Department of Applied Economics, University of Granada, Granada, Spain.
Int J Equity Health. 2022 Dec 20;21(1):184. doi: 10.1186/s12939-022-01799-x.
In many universal health systems, waiting times act as a non-monetary rationing mechanism, one that should be based on clinical need rather than the ability to pay. However, there is growing evidence that among patients with similar levels of need, waiting times often differ according to socioeconomic status. The mechanisms underlying inequality in access remain unclear.
Using data for Spain, we study whether waiting times for primary and specialist care depend on patients' socioeconomic status (SES). Additionally, we make use of the continuous nature of our data to explore whether the SES-related differences in waiting times found for specialist consultations vary among different points of the waiting time distribution.

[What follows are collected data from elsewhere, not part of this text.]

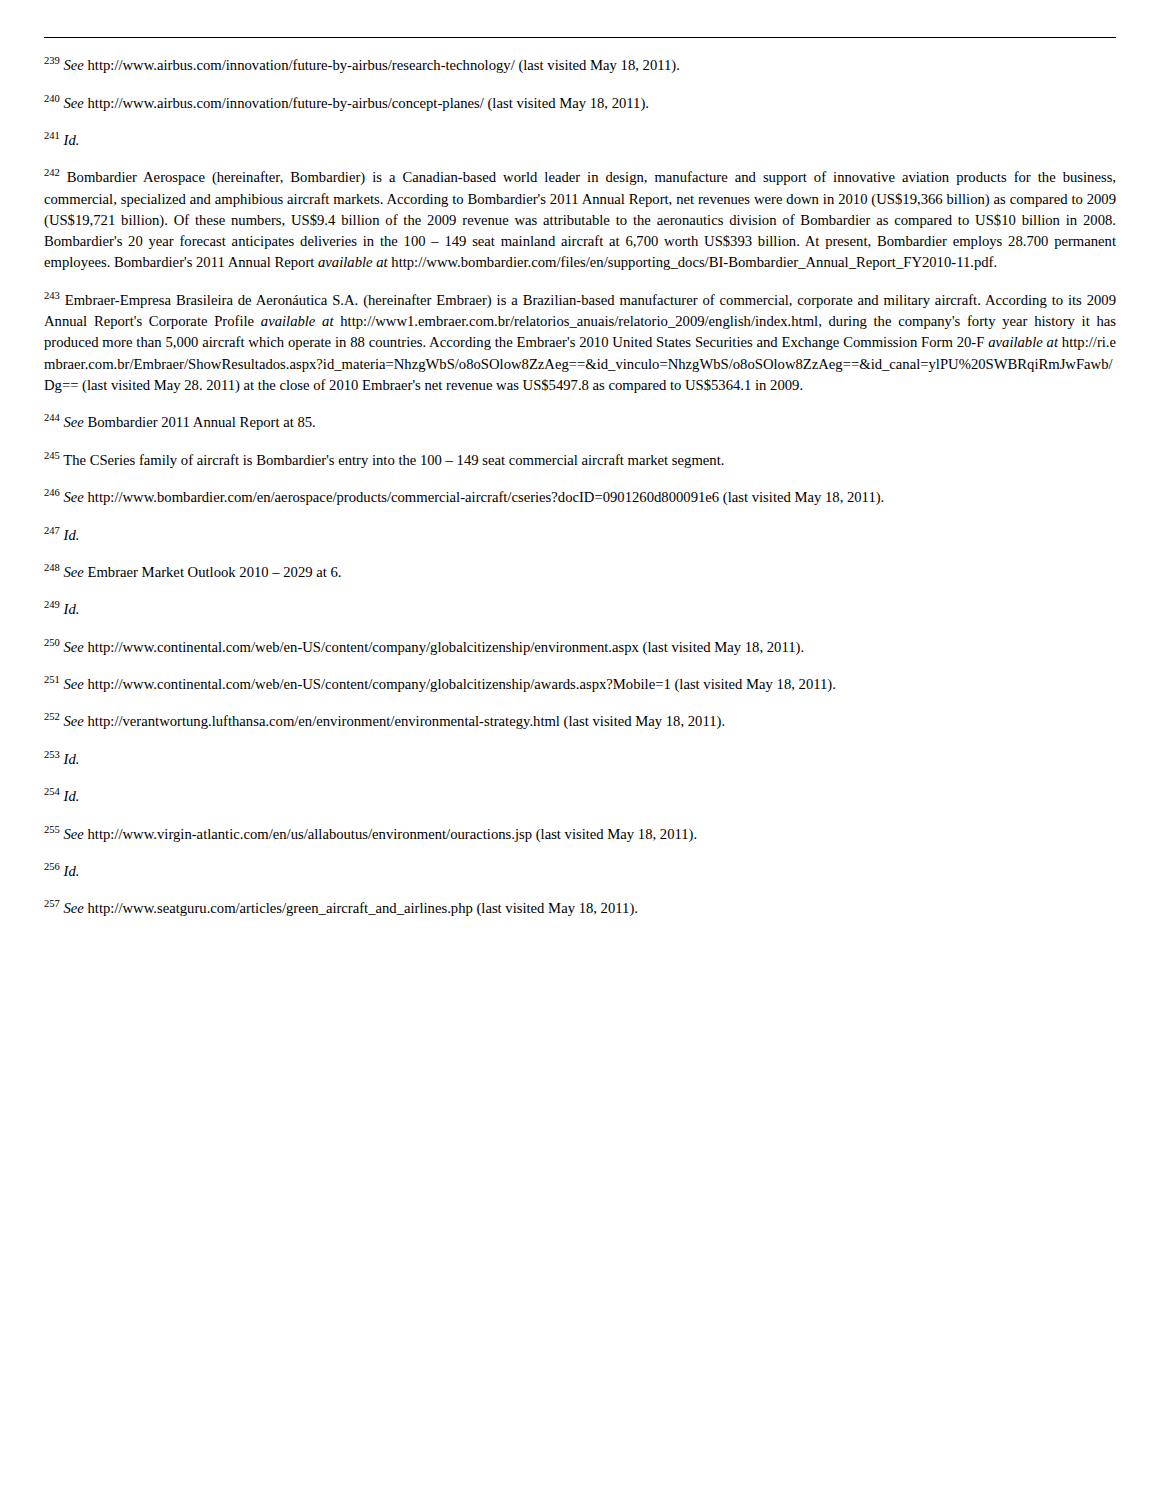239 See http://www.airbus.com/innovation/future-by-airbus/research-technology/ (last visited May 18, 2011).
240 See http://www.airbus.com/innovation/future-by-airbus/concept-planes/ (last visited May 18, 2011).
241 Id.
242 Bombardier Aerospace (hereinafter, Bombardier) is a Canadian-based world leader in design, manufacture and support of innovative aviation products for the business, commercial, specialized and amphibious aircraft markets. According to Bombardier's 2011 Annual Report, net revenues were down in 2010 (US$19,366 billion) as compared to 2009 (US$19,721 billion). Of these numbers, US$9.4 billion of the 2009 revenue was attributable to the aeronautics division of Bombardier as compared to US$10 billion in 2008. Bombardier's 20 year forecast anticipates deliveries in the 100 – 149 seat mainland aircraft at 6,700 worth US$393 billion. At present, Bombardier employs 28.700 permanent employees. Bombardier's 2011 Annual Report available at http://www.bombardier.com/files/en/supporting_docs/BI-Bombardier_Annual_Report_FY2010-11.pdf.
243 Embraer-Empresa Brasileira de Aeronáutica S.A. (hereinafter Embraer) is a Brazilian-based manufacturer of commercial, corporate and military aircraft. According to its 2009 Annual Report's Corporate Profile available at http://www1.embraer.com.br/relatorios_anuais/relatorio_2009/english/index.html, during the company's forty year history it has produced more than 5,000 aircraft which operate in 88 countries. According the Embraer's 2010 United States Securities and Exchange Commission Form 20-F available at http://ri.embraer.com.br/Embraer/ShowResultados.aspx?id_materia=NhzgWbS/o8oSOlow8ZzAeg==&id_vinculo=NhzgWbS/o8oSOlow8ZzAeg==&id_canal=ylPU%20SWBRqiRmJwFawb/Dg== (last visited May 28. 2011) at the close of 2010 Embraer's net revenue was US$5497.8 as compared to US$5364.1 in 2009.
244 See Bombardier 2011 Annual Report at 85.
245 The CSeries family of aircraft is Bombardier's entry into the 100 – 149 seat commercial aircraft market segment.
246 See http://www.bombardier.com/en/aerospace/products/commercial-aircraft/cseries?docID=0901260d800091e6 (last visited May 18, 2011).
247 Id.
248 See Embraer Market Outlook 2010 – 2029 at 6.
249 Id.
250 See http://www.continental.com/web/en-US/content/company/globalcitizenship/environment.aspx (last visited May 18, 2011).
251 See http://www.continental.com/web/en-US/content/company/globalcitizenship/awards.aspx?Mobile=1 (last visited May 18, 2011).
252 See http://verantwortung.lufthansa.com/en/environment/environmental-strategy.html (last visited May 18, 2011).
253 Id.
254 Id.
255 See http://www.virgin-atlantic.com/en/us/allaboutus/environment/ouractions.jsp (last visited May 18, 2011).
256 Id.
257 See http://www.seatguru.com/articles/green_aircraft_and_airlines.php (last visited May 18, 2011).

Our results reveal the presence of a SES gradient in waiting times for specialist services explained on the basis of education, employment status and income. In addition, for primary care, we found evidence of a slightly more moderate SES gradient mostly based on employment status. Furthermore, although quantile regression estimates indicated the presence of a SES gradient within the distribution of waiting times for specialist visits, the SES differences attenuated in the context of longer waiting times in the public sector but did not disappear.
Our findings suggest the principle of equal treatment for equal need, assumed to be inherent to national health systems such as the Spanish system, is not applied in practice. Determining the mechanism(s) underlying this selective barrier to healthcare is of crucial importance for policymakers, especially in the current COVID-19 health and economic crises, which could exacerbate these inequalities as increasing numbers of treatments are having to be postponed.
在许多全民健康系统中,等待时间是一种非货币配给机制,这种机制应该基于临床需求,而不是支付能力。然而,越来越多的证据表明,在具有相似需求水平的患者中,等待时间往往因社会经济地位而异。导致获得机会不平等的机制尚不清楚。
利用西班牙的数据,我们研究了初级和专科医疗的等待时间是否取决于患者的社会经济地位(SES)。此外,我们还利用数据的连续性来探索专科咨询的等待时间中发现的 SES 相关差异是否因等待时间分布的不同点而异。
我们的研究结果表明,专科服务的等待时间存在 SES 梯度,这可以从教育、就业状况和收入方面得到解释。此外,对于初级保健,我们发现了基于就业状况的 SES 梯度稍显平缓的证据。此外,尽管分位数回归估计表明在专科就诊等待时间分布中存在 SES 梯度,但在公共部门等待时间较长的情况下,SES 差异减弱,但并未消失。
我们的研究结果表明,国家健康系统(如西班牙系统)所固有的平等对待同等需求的原则在实践中并未得到落实。确定这种医疗保健选择性障碍的机制对于政策制定者至关重要,尤其是在当前 COVID-19 健康和经济危机中,由于越来越多的治疗不得不推迟,这些不平等可能会加剧。